In Romania, Mircea Toia, Călin Cazan and Victor Antonescu also tried their hand at the feature form with ‘Delta’ Space Mission (1984), the restored version of which Animafest will show in “SF 9” (Tuškanac, Wednesday 6/7, 5:30 p.m.). It’s a film about an AI taking over a spaceship on an intergalactic mission, of episodic structure and seductive classic appearances. The Poles, in co-production with France, embarked on the feature SF with Chronopolis (1982) by Piotr Kamler (“SF 8”, Tuškanac, Tuesday 6 June, 17:30), which takes place in a city whose immortal inhabitants are freed from the boredom of eternal existence by devoting themselves to the production of time. A non-verbal spectacle of exceptional and inspiring stop-motion imagery achieved with complex materials and shadow, Chronopolis is a philosophical meditation on the nature of time. Kamler, who mostly worked alone in his avant-garde films, at the same time regularly collaborated with the most important electronic musicians of his time – on Chronopolis with Luca Ferrari.
Feature-length animated SF appeared in Western and Eastern Europe in the 1970s and 1980s, often in close connection with the tectonic shifts of art comics and the new wave of surrealism. Métal hurlant magazine will receive Gerald Potterton’s Heavy Metal (1981), and Moebius himself will collaborate with Rene Laloux on The Masters of Time in Hungary. Back in 1973, Laloux made perhaps the crucial feature-length animated SF Fantastic / Wild Planet with Roland Topor, a French surrealist of Polish-Jewish roots, in Czechoslovakia, where Vukotić and Švankmajer later worked on his Visitors from the Galaxy. Laloux, the author of several short animated films, would later make Gandahar (1987) with another comic author, Philippe Cazaumayoum Caza.
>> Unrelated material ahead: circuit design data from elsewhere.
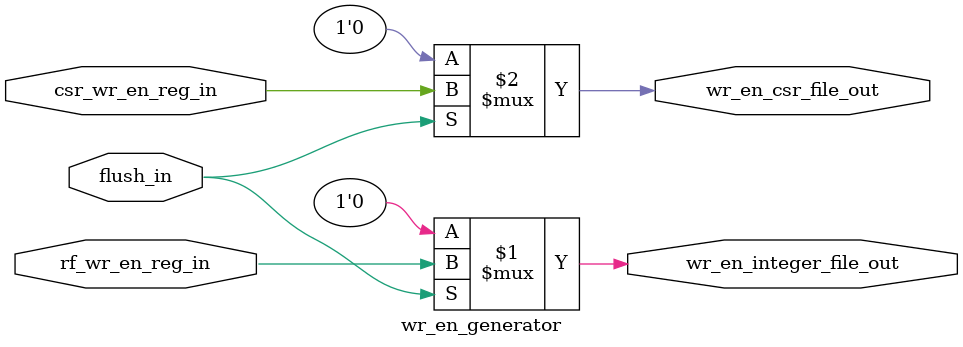
<source format=v>
`timescale 1ns / 1ps


module wr_en_generator(
input flush_in, rf_wr_en_reg_in, csr_wr_en_reg_in,
output wr_en_integer_file_out, wr_en_csr_file_out
    );
    
     
    
    assign wr_en_integer_file_out = flush_in?rf_wr_en_reg_in: 1'b0 ;
    assign wr_en_csr_file_out   =  flush_in?csr_wr_en_reg_in: 1'b0 ;
    
    
endmodule

</source>
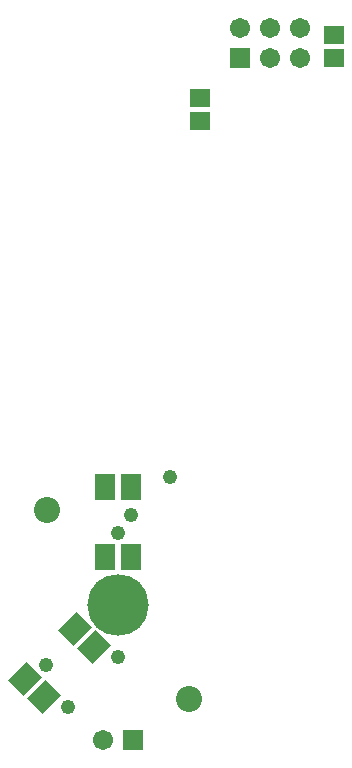
<source format=gts>
G04 Layer_Color=8388736*
%FSLAX25Y25*%
%MOIN*%
G70*
G01*
G75*
%ADD22R,0.06706X0.06312*%
%ADD23R,0.07099X0.08674*%
G04:AMPARAMS|DCode=24|XSize=86.74mil|YSize=70.99mil|CornerRadius=0mil|HoleSize=0mil|Usage=FLASHONLY|Rotation=225.000|XOffset=0mil|YOffset=0mil|HoleType=Round|Shape=Rectangle|*
%AMROTATEDRECTD24*
4,1,4,0.00557,0.05577,0.05577,0.00557,-0.00557,-0.05577,-0.05577,-0.00557,0.00557,0.05577,0.0*
%
%ADD24ROTATEDRECTD24*%

%ADD25C,0.06706*%
%ADD26R,0.06706X0.06706*%
%ADD27C,0.20485*%
%ADD28C,0.08674*%
%ADD29C,0.08674*%
%ADD30C,0.04800*%
D22*
X72063Y182087D02*
D03*
Y189961D02*
D03*
X27500Y161063D02*
D03*
Y168937D02*
D03*
D23*
X-4331Y39370D02*
D03*
X-4331Y15748D02*
D03*
X4331Y39370D02*
D03*
Y15748D02*
D03*
D24*
X-24777Y-30901D02*
D03*
X-8073Y-14198D02*
D03*
X-30901Y-24776D02*
D03*
X-14198Y-8073D02*
D03*
D25*
X-5000Y-45000D02*
D03*
X40709Y192087D02*
D03*
X50709Y182087D02*
D03*
Y192087D02*
D03*
X60709Y182087D02*
D03*
Y192087D02*
D03*
D26*
X5000Y-45000D02*
D03*
X40709Y182087D02*
D03*
D27*
X-0Y-0D02*
D03*
D28*
X23622Y-31496D02*
D03*
D29*
X-23622Y31496D02*
D03*
D30*
X0Y24000D02*
D03*
X4500Y30000D02*
D03*
X17500Y42500D02*
D03*
X-24000Y-20000D02*
D03*
X-16703Y-34203D02*
D03*
X0Y-17500D02*
D03*
M02*

</source>
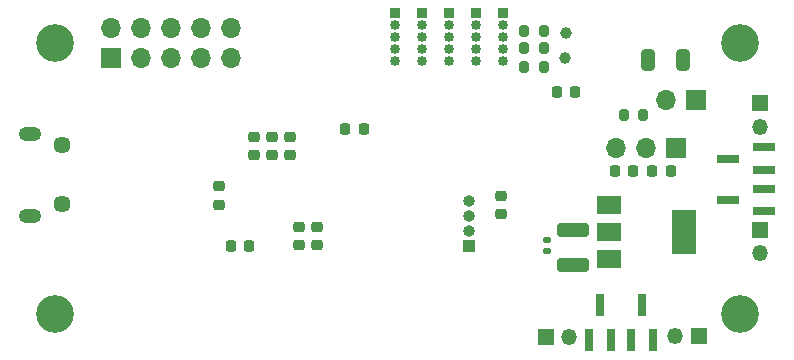
<source format=gbr>
G04 #@! TF.GenerationSoftware,KiCad,Pcbnew,(6.0.7)*
G04 #@! TF.CreationDate,2022-10-20T14:14:45-04:00*
G04 #@! TF.ProjectId,ECE477_PCB,45434534-3737-45f5-9043-422e6b696361,rev?*
G04 #@! TF.SameCoordinates,PX2daf690PY1aab7d8*
G04 #@! TF.FileFunction,Soldermask,Bot*
G04 #@! TF.FilePolarity,Negative*
%FSLAX46Y46*%
G04 Gerber Fmt 4.6, Leading zero omitted, Abs format (unit mm)*
G04 Created by KiCad (PCBNEW (6.0.7)) date 2022-10-20 14:14:45*
%MOMM*%
%LPD*%
G01*
G04 APERTURE LIST*
G04 Aperture macros list*
%AMRoundRect*
0 Rectangle with rounded corners*
0 $1 Rounding radius*
0 $2 $3 $4 $5 $6 $7 $8 $9 X,Y pos of 4 corners*
0 Add a 4 corners polygon primitive as box body*
4,1,4,$2,$3,$4,$5,$6,$7,$8,$9,$2,$3,0*
0 Add four circle primitives for the rounded corners*
1,1,$1+$1,$2,$3*
1,1,$1+$1,$4,$5*
1,1,$1+$1,$6,$7*
1,1,$1+$1,$8,$9*
0 Add four rect primitives between the rounded corners*
20,1,$1+$1,$2,$3,$4,$5,0*
20,1,$1+$1,$4,$5,$6,$7,0*
20,1,$1+$1,$6,$7,$8,$9,0*
20,1,$1+$1,$8,$9,$2,$3,0*%
G04 Aperture macros list end*
%ADD10RoundRect,0.225000X0.225000X0.250000X-0.225000X0.250000X-0.225000X-0.250000X0.225000X-0.250000X0*%
%ADD11O,1.700000X1.700000*%
%ADD12R,1.700000X1.700000*%
%ADD13R,1.350000X1.350000*%
%ADD14O,1.350000X1.350000*%
%ADD15R,1.000000X1.000000*%
%ADD16O,1.000000X1.000000*%
%ADD17C,1.450000*%
%ADD18O,1.900000X1.200000*%
%ADD19C,3.200000*%
%ADD20R,0.850000X0.850000*%
%ADD21O,0.850000X0.850000*%
%ADD22R,0.800000X1.900000*%
%ADD23R,1.900000X0.800000*%
%ADD24RoundRect,0.225000X-0.225000X-0.250000X0.225000X-0.250000X0.225000X0.250000X-0.225000X0.250000X0*%
%ADD25RoundRect,0.250000X-1.100000X0.325000X-1.100000X-0.325000X1.100000X-0.325000X1.100000X0.325000X0*%
%ADD26RoundRect,0.225000X-0.250000X0.225000X-0.250000X-0.225000X0.250000X-0.225000X0.250000X0.225000X0*%
%ADD27C,1.000000*%
%ADD28RoundRect,0.200000X-0.200000X-0.275000X0.200000X-0.275000X0.200000X0.275000X-0.200000X0.275000X0*%
%ADD29R,2.000000X1.500000*%
%ADD30R,2.000000X3.800000*%
%ADD31RoundRect,0.140000X-0.170000X0.140000X-0.170000X-0.140000X0.170000X-0.140000X0.170000X0.140000X0*%
%ADD32RoundRect,0.200000X0.200000X0.275000X-0.200000X0.275000X-0.200000X-0.275000X0.200000X-0.275000X0*%
%ADD33RoundRect,0.225000X0.250000X-0.225000X0.250000X0.225000X-0.250000X0.225000X-0.250000X-0.225000X0*%
%ADD34RoundRect,0.250000X-0.325000X-0.650000X0.325000X-0.650000X0.325000X0.650000X-0.325000X0.650000X0*%
G04 APERTURE END LIST*
D10*
X47575000Y-7700000D03*
X46025000Y-7700000D03*
D11*
X51039000Y-12389000D03*
X53579000Y-12389000D03*
D12*
X56119000Y-12389000D03*
D13*
X45080289Y-28397700D03*
D14*
X47080289Y-28397700D03*
D13*
X58039000Y-28378098D03*
D14*
X56039000Y-28378098D03*
D13*
X63246000Y-19336000D03*
D14*
X63246000Y-21336000D03*
D13*
X63246000Y-8642600D03*
D14*
X63246000Y-10642600D03*
D15*
X38608000Y-20701000D03*
D16*
X38608000Y-19431000D03*
X38608000Y-18161000D03*
X38608000Y-16891000D03*
D17*
X4116800Y-17200000D03*
X4116800Y-12200000D03*
D18*
X1416800Y-18200000D03*
X1416800Y-11200000D03*
D19*
X61500000Y-3500000D03*
X61500000Y-26500000D03*
X3500000Y-26500000D03*
X3500000Y-3500000D03*
D12*
X8280400Y-4790000D03*
D11*
X8280400Y-2250000D03*
X10820400Y-4790000D03*
X10820400Y-2250000D03*
X13360400Y-4790000D03*
X13360400Y-2250000D03*
X15900400Y-4790000D03*
X15900400Y-2250000D03*
X18440400Y-4790000D03*
X18440400Y-2250000D03*
D20*
X34608000Y-1022600D03*
D21*
X34608000Y-2022600D03*
X34608000Y-3022600D03*
X34608000Y-4022600D03*
X34608000Y-5022600D03*
D20*
X39205400Y-1022600D03*
D21*
X39205400Y-2022600D03*
X39205400Y-3022600D03*
X39205400Y-4022600D03*
X39205400Y-5022600D03*
D20*
X36919400Y-1022600D03*
D21*
X36919400Y-2022600D03*
X36919400Y-3022600D03*
X36919400Y-4022600D03*
X36919400Y-5022600D03*
D20*
X41491400Y-1022600D03*
D21*
X41491400Y-2022600D03*
X41491400Y-3022600D03*
X41491400Y-4022600D03*
X41491400Y-5022600D03*
D20*
X32296600Y-1022600D03*
D21*
X32296600Y-2022600D03*
X32296600Y-3022600D03*
X32296600Y-4022600D03*
X32296600Y-5022600D03*
D12*
X57785000Y-8382000D03*
D11*
X55245000Y-8382000D03*
D22*
X50619700Y-28698398D03*
X48719700Y-28698398D03*
X49669700Y-25698398D03*
D23*
X63540900Y-12366200D03*
X63540900Y-14266200D03*
X60540900Y-13316200D03*
D22*
X54152800Y-28695598D03*
X52252800Y-28695598D03*
X53202800Y-25695598D03*
D23*
X63539500Y-15858700D03*
X63539500Y-17758700D03*
X60539500Y-16808700D03*
D24*
X50914000Y-14351000D03*
X52464000Y-14351000D03*
D25*
X47371000Y-19353000D03*
X47371000Y-22303000D03*
D26*
X17439000Y-15672200D03*
X17439000Y-17222200D03*
D27*
X46750000Y-2670000D03*
D10*
X55639000Y-14351000D03*
X54089000Y-14351000D03*
D28*
X43259800Y-5540000D03*
X44909800Y-5540000D03*
D29*
X50444000Y-21858000D03*
X50444000Y-19558000D03*
X50444000Y-17258000D03*
D30*
X56744000Y-19558000D03*
D31*
X45212000Y-20221000D03*
X45212000Y-21181000D03*
D32*
X53339000Y-9652000D03*
X51689000Y-9652000D03*
D24*
X18429000Y-20765200D03*
X19979000Y-20765200D03*
D32*
X44905000Y-3995000D03*
X43255000Y-3995000D03*
D26*
X20360000Y-11494200D03*
X20360000Y-13044200D03*
X24170000Y-19101200D03*
X24170000Y-20651200D03*
D24*
X28094000Y-10859200D03*
X29644000Y-10859200D03*
D26*
X41249600Y-16471600D03*
X41249600Y-18021600D03*
D33*
X25694000Y-20651200D03*
X25694000Y-19101200D03*
X23408000Y-13044200D03*
X23408000Y-11494200D03*
X21884000Y-13044200D03*
X21884000Y-11494200D03*
D28*
X43259800Y-2480000D03*
X44909800Y-2480000D03*
D34*
X53719200Y-4953000D03*
X56669200Y-4953000D03*
D27*
X46680000Y-4790000D03*
M02*

</source>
Nowhere, however, has the historical connection between animated film and science fiction been as strong as in Japan, the land of Gojira. The animated SF series Astro Boy (1963-66) by Osamu Tezuka, based on the master’s manga, became the origin of Japanese anime, whose most famous artist Hayao Miyazaki himself reached for speculative fiction. In the 1980s, feature-length animated film rose to the forefront of all cinematic science fiction thanks to Akira (1988) by Katsuhiro Ôtomo, who would deal intensively with the genre in his later works. It is a specific moment in the history of SF in which its film component simultaneously, and in some aspects even before the literary one, is included in the creation of the cyberpunk subgenre. Masamune Shirow’s Ghost in the Shell manga, adapted for the screen in 1995 by Mamoru Oshii, also originates from this period. The iconic film Ghost in the Shell, which will go on to have a decisive influence on later cyberpunk (e.g. The Matrix and its animated anthology sequel Animatrix), will be screened on Sunday 6/11 at the Tuškanac Summer Stage at 21:30 (“SF 7”).